New Study Reveals Ocean Floor Topography’s Crucial Role in Carbon Sequestration Over 80 Million Years

The movement of carbon between the atmosphere, oceans, and continents, known as the carbon cycle, is essential for regulating Earth’s climate. Volcanic eruptions and human activities release carbon dioxide (CO2) into the atmosphere, while forests and oceans absorb it. In a balanced system, the right amount of CO2 is emitted and absorbed to maintain a healthy climate. Carbon sequestration is a key strategy in combating climate change.
A new study reveals that the shape and depth of the ocean floor explain up to 50% of the changes in the depth at which carbon has been sequestered in the ocean over the past 80 million years. Previously, these changes were attributed to other factors. Although scientists have long known that the ocean, the largest carbon absorber on Earth, directly controls atmospheric CO2 levels, the impact of seafloor topography changes on oceanic carbon sequestration was not well understood until now.

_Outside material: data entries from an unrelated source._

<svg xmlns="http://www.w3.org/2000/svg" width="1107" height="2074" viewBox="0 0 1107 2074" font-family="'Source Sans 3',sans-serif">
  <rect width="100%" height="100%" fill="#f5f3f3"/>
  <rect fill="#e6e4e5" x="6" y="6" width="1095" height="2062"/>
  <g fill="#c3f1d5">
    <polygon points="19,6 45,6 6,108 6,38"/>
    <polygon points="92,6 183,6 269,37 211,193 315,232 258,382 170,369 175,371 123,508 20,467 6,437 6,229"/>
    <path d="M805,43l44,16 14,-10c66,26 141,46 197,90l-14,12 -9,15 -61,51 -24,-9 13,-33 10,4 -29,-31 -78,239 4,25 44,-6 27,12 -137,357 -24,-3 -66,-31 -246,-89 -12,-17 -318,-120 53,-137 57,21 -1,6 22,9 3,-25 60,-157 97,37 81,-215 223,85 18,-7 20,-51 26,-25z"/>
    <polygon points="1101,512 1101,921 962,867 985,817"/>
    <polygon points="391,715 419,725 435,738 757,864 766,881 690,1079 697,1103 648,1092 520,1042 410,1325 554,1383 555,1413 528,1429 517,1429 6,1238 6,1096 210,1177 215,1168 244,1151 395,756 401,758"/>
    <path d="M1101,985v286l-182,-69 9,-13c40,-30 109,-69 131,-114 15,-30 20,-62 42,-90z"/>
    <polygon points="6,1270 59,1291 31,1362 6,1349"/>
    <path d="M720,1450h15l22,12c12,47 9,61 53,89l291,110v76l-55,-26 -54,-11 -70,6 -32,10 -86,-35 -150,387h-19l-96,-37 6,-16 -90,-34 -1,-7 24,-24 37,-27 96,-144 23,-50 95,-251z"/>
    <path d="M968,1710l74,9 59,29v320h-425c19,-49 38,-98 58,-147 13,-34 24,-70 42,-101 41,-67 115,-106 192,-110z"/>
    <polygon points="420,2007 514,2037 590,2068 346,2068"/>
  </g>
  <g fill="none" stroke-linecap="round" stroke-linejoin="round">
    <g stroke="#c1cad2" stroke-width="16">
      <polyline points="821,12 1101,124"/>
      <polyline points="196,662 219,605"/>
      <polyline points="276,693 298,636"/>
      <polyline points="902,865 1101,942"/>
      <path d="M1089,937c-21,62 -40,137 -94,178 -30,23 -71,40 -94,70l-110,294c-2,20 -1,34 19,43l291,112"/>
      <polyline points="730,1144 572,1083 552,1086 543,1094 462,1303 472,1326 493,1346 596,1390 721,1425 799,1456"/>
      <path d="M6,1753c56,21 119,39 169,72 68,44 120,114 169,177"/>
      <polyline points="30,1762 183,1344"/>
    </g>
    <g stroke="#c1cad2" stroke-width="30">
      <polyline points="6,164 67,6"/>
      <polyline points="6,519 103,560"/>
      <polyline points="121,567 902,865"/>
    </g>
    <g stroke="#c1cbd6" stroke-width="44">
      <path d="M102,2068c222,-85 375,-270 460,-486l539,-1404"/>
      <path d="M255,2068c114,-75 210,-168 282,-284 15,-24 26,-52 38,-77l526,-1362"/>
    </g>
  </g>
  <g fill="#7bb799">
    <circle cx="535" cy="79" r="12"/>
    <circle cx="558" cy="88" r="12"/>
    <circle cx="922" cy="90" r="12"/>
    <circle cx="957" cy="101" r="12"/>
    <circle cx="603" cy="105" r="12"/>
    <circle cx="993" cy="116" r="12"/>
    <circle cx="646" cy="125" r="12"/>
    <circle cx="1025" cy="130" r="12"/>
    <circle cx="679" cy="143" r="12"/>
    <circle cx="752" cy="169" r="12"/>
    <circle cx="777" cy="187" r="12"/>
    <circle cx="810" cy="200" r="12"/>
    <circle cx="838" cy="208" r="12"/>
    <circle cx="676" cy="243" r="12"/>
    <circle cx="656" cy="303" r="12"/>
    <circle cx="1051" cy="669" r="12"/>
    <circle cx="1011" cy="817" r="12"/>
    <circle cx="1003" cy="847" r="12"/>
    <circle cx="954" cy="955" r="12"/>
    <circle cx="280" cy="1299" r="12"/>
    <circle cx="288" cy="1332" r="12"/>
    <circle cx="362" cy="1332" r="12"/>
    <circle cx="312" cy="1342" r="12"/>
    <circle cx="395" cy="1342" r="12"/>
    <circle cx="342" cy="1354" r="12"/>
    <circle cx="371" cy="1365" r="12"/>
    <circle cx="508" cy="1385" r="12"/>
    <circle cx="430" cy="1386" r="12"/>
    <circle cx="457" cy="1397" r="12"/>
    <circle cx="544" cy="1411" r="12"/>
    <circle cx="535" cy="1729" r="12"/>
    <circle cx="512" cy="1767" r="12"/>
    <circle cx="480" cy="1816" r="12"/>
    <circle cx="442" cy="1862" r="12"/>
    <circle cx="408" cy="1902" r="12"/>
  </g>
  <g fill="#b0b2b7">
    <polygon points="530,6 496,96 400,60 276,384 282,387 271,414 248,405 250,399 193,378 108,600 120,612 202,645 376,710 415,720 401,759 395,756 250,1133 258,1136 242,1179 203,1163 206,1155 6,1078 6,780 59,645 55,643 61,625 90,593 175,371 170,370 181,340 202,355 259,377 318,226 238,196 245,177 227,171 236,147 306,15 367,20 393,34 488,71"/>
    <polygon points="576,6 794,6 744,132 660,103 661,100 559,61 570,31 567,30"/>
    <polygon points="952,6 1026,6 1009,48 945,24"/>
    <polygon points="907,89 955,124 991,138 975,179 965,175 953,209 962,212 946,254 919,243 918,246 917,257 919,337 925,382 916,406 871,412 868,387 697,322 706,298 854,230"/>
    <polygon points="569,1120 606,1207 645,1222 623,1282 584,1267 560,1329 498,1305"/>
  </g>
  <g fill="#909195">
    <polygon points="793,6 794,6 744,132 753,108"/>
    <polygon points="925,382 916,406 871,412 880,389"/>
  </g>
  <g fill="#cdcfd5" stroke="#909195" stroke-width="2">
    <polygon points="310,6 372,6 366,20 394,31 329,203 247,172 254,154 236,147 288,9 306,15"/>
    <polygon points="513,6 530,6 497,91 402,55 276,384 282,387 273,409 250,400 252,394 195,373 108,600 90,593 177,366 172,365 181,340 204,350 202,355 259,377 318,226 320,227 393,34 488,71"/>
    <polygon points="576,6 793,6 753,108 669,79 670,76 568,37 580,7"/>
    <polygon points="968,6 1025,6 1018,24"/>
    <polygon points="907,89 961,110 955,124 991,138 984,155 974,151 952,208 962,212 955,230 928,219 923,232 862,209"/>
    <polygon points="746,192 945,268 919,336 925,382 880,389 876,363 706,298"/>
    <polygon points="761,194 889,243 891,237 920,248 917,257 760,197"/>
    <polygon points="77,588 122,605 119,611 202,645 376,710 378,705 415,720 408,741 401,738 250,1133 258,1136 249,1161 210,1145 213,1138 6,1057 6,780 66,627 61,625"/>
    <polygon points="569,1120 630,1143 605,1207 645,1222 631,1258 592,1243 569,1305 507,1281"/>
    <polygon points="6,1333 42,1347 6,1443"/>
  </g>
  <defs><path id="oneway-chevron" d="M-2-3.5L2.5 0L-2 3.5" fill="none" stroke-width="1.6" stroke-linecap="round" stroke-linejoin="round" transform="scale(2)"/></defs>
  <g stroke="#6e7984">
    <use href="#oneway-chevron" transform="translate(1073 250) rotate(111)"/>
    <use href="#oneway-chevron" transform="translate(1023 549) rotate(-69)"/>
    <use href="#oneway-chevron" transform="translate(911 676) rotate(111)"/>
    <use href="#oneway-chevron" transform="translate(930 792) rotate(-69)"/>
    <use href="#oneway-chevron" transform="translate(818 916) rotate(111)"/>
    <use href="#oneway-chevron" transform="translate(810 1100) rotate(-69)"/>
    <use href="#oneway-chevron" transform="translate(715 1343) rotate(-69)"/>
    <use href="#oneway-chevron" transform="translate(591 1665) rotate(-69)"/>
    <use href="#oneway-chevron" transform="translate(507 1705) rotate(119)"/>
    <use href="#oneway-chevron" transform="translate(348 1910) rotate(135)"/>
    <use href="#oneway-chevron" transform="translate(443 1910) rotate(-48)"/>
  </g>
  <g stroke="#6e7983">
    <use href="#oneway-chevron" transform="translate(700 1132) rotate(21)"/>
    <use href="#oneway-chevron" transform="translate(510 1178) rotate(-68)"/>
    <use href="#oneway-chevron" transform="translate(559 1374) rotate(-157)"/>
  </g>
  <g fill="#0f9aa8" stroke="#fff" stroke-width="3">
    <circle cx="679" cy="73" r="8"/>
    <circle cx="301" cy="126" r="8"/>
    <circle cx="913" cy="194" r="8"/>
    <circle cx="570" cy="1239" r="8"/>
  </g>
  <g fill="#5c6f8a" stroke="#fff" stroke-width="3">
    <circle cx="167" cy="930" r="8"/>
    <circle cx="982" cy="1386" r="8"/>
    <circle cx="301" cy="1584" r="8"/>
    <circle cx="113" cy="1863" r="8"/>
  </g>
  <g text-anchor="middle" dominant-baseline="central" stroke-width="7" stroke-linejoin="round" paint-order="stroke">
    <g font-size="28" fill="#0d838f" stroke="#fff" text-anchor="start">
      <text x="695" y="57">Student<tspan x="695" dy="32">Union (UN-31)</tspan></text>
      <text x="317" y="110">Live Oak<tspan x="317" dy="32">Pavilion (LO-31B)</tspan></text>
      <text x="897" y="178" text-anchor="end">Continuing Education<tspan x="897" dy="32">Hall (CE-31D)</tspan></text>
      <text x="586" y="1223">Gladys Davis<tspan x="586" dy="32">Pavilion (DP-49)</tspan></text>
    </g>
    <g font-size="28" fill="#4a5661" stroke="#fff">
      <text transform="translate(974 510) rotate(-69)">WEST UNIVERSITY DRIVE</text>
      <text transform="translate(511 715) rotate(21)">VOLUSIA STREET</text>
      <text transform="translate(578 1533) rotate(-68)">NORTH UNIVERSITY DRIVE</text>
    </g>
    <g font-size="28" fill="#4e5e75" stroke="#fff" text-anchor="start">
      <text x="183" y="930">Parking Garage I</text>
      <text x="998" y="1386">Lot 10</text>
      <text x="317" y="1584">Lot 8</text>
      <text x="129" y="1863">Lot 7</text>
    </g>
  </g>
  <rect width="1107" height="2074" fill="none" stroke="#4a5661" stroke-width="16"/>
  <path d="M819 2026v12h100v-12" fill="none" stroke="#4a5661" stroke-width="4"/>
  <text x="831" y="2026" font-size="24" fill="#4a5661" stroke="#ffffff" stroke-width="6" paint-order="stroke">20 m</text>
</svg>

This research, published in the journal Proceedings of the National Academy of Sciences, demonstrates that the shape and depth of the ocean floor play significant roles in the long-term carbon cycle. “We were able to show, for the first time, that the shape and depth of the ocean floor play major roles in the long-term carbon cycle,” said Matthew Bogumil, the study’s lead author and a UCLA doctoral student in Earth, planetary, and space sciences.
The long-term carbon cycle involves many elements operating on different time scales, including seafloor bathymetry—the mean depth and shape of the ocean floor. Bathymetry is influenced by the positions of continents and oceans, sea level, and mantle flow. Scientists use carbon cycle models, calibrated with paleoclimate datasets, to understand the global marine carbon cycle and its response to natural changes.
The researchers reconstructed ocean bathymetry over the last 80 million years and integrated this data into a computer model to measure marine carbon sequestration. The findings showed that ocean alkalinity, calcite saturation state, and the carbonate compensation depth were heavily influenced by changes to shallow ocean areas (about 600 meters or less) and the distribution of deeper regions (greater than 1,000 meters). These factors are critical for understanding carbon storage in the ocean floor.
For the current geologic era, the Cenozoic, bathymetry alone accounted for 33%–50% of the observed variation in carbon sequestration. The researchers concluded that overlooking bathymetric changes leads to misattributing changes in carbon sequestration to less certain factors, such as atmospheric CO2 levels, water column temperature, and riverine silicates and carbonates.
This new understanding of the significant role of ocean floor shape and depth in carbon sequestration can also aid in the search for habitable planets. “When looking at faraway planets, we currently have a limited set of tools to give us a hint about their potential for habitability,” said co-author Carolina Lithgow-Bertelloni, a UCLA professor and department chair of Earth, planetary, and space sciences. “Now that we understand the important role bathymetry plays in the carbon cycle, we can directly connect the planet’s interior evolution to its surface environment when making inferences from JWST observations and understanding planetary habitability in general.”
This breakthrough is just the beginning. “Now that we know how important bathymetry is in general, we plan to use new simulations and models to better understand how differently shaped ocean floors will specifically affect the carbon cycle and how this has changed over Earth’s history, especially the early Earth, when most of the land was underwater,” Bogumil said.